Текст для чтения:
Тем не менее, получив телеграмму мужа, она отправилась прямиком в Вашингтон и обедала в Белом доме. Тот факт, что встреча Геллхорн с президентом и его супругой помогла защитить Хемингуэя от преследований Эдгара Гувера, зафиксирован в приводимой ниже переписке, доступ к которой я получил лишь пятьдесят пять лет спустя, благодаря Акту о свободе распространения информации.
КОНФИДЕНЦИАЛЬНО
ОТ ДИРЕКТОРА ФБР ЭДГАРА ГУВЕРА
АГЕНТУ ФБР ЛЕДДИ.
17 ДЕКАБРЯ 1942 ГОДА
Любые имеющиеся у вас данные о ненадежности Эрнеста Хемингуэя как информатора должны быть с соблюдением осторожности доведены до сведения посла Брадена. В этой связи имеет смысл упомянуть о недавнем донесении Хемингуэя, касающемся заправки субмарин в Карибском бассейне, которое оказалось недостоверным. Жду от вас немедленного доклада о результатах разговора с послом об Эрнесте Хемингуэе, его деятельности и помощниках.
КОНФИДЕНЦИАЛЬНО
ОТ АГЕНТА ФБР Д. М. ЛЭДДА
ДИРЕКТОРУ ФБР ЭДГАРУ ГУВЕРУ.
17 ДЕКАБРЯ 1942 ГОДА
Хемингуэй обвиняется в сочувствии коммунистам, хотя, как нам известно, он отрицал и продолжает энергично отрицать свое сотрудничество с ними и симпатии к ним. По имеющимся данным, Хемингуэй состоит в личной дружбе с послом Браденом и пользуется его безоговорочным доверием.
Я позволю себе напомнить вам, что посол Браден весьма импульсивен и на протяжении достаточно долгого времени носился с навязчивой идей о взяточничестве и коррупции, якобы процветающих в кубинском правительстве.
Агент Ледди (гаванское отделение) сообщил о том, что деятельность Хемингуэя приобрела новый характер, и теперь он и его информаторы снабжают посольство разнообразными данными о подрывных элементах. Агент Ледди высказал тревогу по поводу деятельности Хемингуэя, которая, вне всяких сомнений, способна вызвать значительные осложнения, если ее не прекратить.
Как утверждает господин Ледди, Хемингуэй в настоящее время увлечен расследованием в отношении официальных лиц Кубы, напрямую связанных с кубинским правительством, в том числе — генерала Мануэля Бенитеса Валдеза, главы Кубинской национальной полиции; по словам Ледди, он уверен, что «кубинцы со временем узнают об этом, если Хемингуэй будет продолжать действовать, и это грозит серьезными неприятностями».

Данные для упражнения:
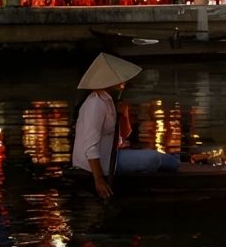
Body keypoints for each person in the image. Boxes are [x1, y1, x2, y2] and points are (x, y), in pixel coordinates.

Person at [72, 53, 180, 199]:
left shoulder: (109, 100)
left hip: (112, 156)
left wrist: (124, 114)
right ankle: (176, 162)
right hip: (96, 164)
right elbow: (90, 147)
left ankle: (176, 160)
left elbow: (124, 134)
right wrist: (99, 180)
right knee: (154, 158)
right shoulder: (95, 104)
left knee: (165, 159)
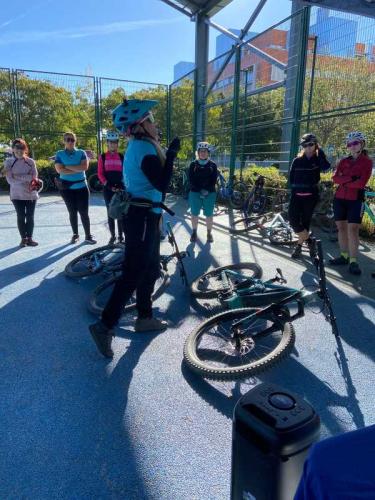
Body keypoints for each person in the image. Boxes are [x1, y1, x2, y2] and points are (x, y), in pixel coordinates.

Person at [89, 98, 180, 358]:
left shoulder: (140, 145)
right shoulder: (143, 148)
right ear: (141, 125)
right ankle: (104, 325)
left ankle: (144, 317)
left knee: (151, 268)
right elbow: (162, 184)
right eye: (151, 119)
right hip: (141, 217)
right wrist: (172, 154)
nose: (155, 123)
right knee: (134, 272)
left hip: (146, 216)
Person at [330, 131, 373, 275]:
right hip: (339, 198)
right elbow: (335, 178)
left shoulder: (367, 162)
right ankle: (344, 256)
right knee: (341, 228)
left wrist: (344, 179)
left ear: (362, 144)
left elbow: (361, 183)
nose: (352, 146)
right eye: (350, 144)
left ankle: (353, 261)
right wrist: (351, 178)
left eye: (355, 143)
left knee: (353, 229)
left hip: (355, 199)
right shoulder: (343, 161)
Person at [288, 133, 331, 259]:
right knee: (293, 220)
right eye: (305, 145)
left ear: (315, 145)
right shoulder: (297, 160)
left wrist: (320, 153)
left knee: (305, 222)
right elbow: (291, 178)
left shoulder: (318, 159)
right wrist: (296, 189)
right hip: (296, 196)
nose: (308, 147)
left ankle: (299, 247)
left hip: (310, 196)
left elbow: (326, 168)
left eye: (311, 144)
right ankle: (311, 242)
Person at [54, 132, 96, 244]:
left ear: (75, 141)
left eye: (72, 140)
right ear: (64, 141)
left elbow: (84, 167)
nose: (70, 142)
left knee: (84, 212)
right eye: (67, 139)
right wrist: (76, 168)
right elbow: (59, 170)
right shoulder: (59, 153)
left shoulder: (81, 152)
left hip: (82, 187)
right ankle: (75, 235)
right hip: (66, 188)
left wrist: (66, 166)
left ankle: (88, 236)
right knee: (72, 212)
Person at [5, 138, 40, 247]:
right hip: (16, 195)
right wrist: (26, 178)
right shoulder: (8, 162)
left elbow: (34, 177)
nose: (19, 150)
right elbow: (10, 180)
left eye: (22, 148)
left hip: (31, 195)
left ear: (25, 149)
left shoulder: (30, 162)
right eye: (17, 147)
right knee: (20, 216)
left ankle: (29, 238)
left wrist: (19, 176)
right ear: (13, 149)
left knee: (30, 217)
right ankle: (23, 239)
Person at [97, 131, 124, 244]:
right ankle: (113, 235)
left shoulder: (122, 156)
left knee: (121, 213)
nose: (113, 144)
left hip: (120, 188)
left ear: (117, 144)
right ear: (107, 143)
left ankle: (121, 237)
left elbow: (125, 173)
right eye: (110, 142)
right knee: (110, 213)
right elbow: (100, 174)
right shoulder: (102, 157)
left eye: (115, 142)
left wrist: (121, 185)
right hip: (108, 189)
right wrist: (109, 185)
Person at [188, 142, 218, 243]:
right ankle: (194, 232)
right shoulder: (193, 165)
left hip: (209, 193)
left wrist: (207, 190)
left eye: (205, 151)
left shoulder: (213, 165)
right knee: (194, 213)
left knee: (209, 214)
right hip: (195, 192)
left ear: (208, 153)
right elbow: (191, 180)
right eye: (201, 151)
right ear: (198, 152)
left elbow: (213, 180)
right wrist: (200, 190)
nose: (203, 153)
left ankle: (209, 233)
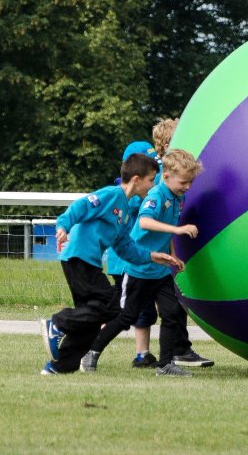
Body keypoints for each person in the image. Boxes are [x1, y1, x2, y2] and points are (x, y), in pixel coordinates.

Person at [37, 154, 184, 375]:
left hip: (90, 263)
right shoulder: (111, 194)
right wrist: (63, 226)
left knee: (93, 318)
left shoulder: (125, 211)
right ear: (136, 179)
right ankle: (58, 323)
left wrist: (152, 256)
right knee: (110, 307)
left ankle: (58, 367)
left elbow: (125, 248)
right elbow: (81, 206)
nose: (153, 185)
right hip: (78, 257)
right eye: (151, 179)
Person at [81, 149, 211, 377]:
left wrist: (173, 255)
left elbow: (165, 233)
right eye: (184, 182)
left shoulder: (178, 197)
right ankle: (91, 352)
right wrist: (178, 230)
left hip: (160, 270)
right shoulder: (155, 196)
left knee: (171, 314)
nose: (188, 187)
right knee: (126, 317)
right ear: (167, 176)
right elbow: (145, 222)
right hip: (139, 268)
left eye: (191, 182)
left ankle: (165, 364)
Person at [103, 140, 161, 368]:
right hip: (126, 264)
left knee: (135, 311)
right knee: (122, 312)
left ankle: (142, 353)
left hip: (131, 261)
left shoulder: (138, 191)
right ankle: (86, 343)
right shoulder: (129, 194)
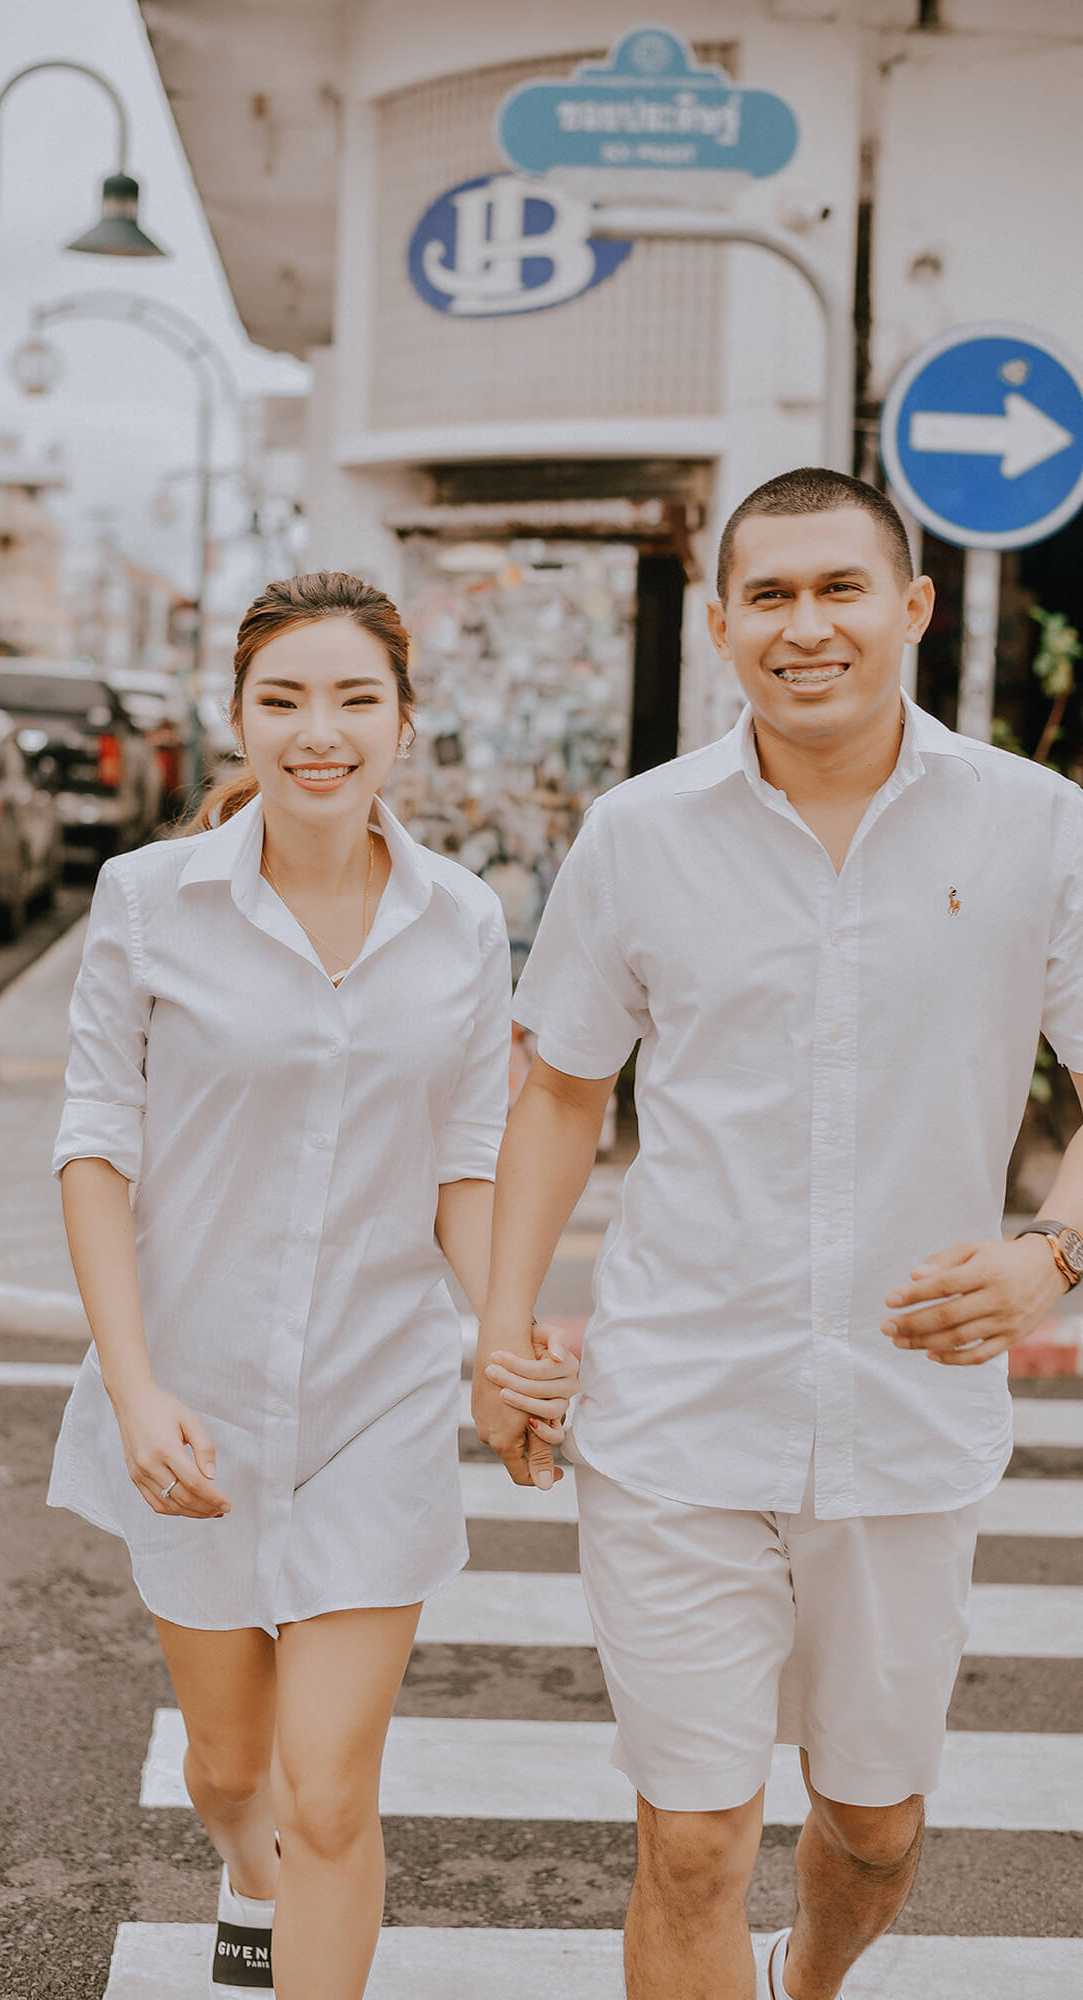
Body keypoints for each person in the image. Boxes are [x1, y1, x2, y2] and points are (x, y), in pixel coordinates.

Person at [474, 469, 1083, 2000]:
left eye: (838, 590)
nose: (804, 627)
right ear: (723, 623)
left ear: (911, 610)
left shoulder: (1037, 828)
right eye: (769, 597)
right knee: (688, 1840)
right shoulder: (638, 834)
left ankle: (804, 1984)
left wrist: (1047, 1254)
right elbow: (555, 1096)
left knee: (872, 1826)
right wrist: (503, 1333)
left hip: (904, 1420)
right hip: (676, 1408)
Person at [47, 571, 578, 2000]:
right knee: (232, 1775)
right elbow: (95, 1148)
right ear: (237, 717)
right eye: (281, 700)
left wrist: (502, 1338)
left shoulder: (462, 919)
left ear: (404, 725)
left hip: (376, 1399)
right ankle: (242, 1868)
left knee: (329, 1791)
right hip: (194, 1400)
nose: (317, 731)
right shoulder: (148, 901)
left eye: (353, 699)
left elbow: (468, 1160)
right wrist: (137, 1384)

Ваши задания:
**a)** Ответьте по тексту для чтения на три вопроса:
(i) Куда отправилась Геллхорн, получив телеграмму мужа?
(ii) Кто назван главой Кубинской национальной полиции?
(iii) Какое донесение Хемингуэя оказалось недостоверным?
**b)** Пожалуйста, перечислите всех людей, которые названы в тексте для чтения по имени или фамилии.
**c)** Перепишите фрагмент текста для чтения от «Я позволю себе» до «ее не прекратить.», заменив «посольство» на «консульство».
Записи взяты из другого источника.

Список решений:
**a)**
(i) В Вашингтон, где она обедала в Белом доме.
(ii) Генерал Мануэль Бенитес Валдез.
(iii) Донесение о заправке субмарин в Карибском бассейне.

**b)** Геллхорн, Эрнест Хемингуэй, Эдгар Гувер, Ледди, Браден, Д. М. Лэдд, Мануэль Бенитес Валдез.

**c)**
Я позволю себе напомнить вам, что посол Браден весьма импульсивен и на протяжении достаточно долгого времени носился с навязчивой идей о взяточничестве и коррупции, якобы процветающих в кубинском правительстве.
Агент Ледди (гаванское отделение) сообщил о том, что деятельность Хемингуэя приобрела новый характер, и теперь он и его информаторы снабжают консульство разнообразными данными о подрывных элементах. Агент Ледди высказал тревогу по поводу деятельности Хемингуэя, которая, вне всяких сомнений, способна вызвать значительные осложнения, если ее не прекратить.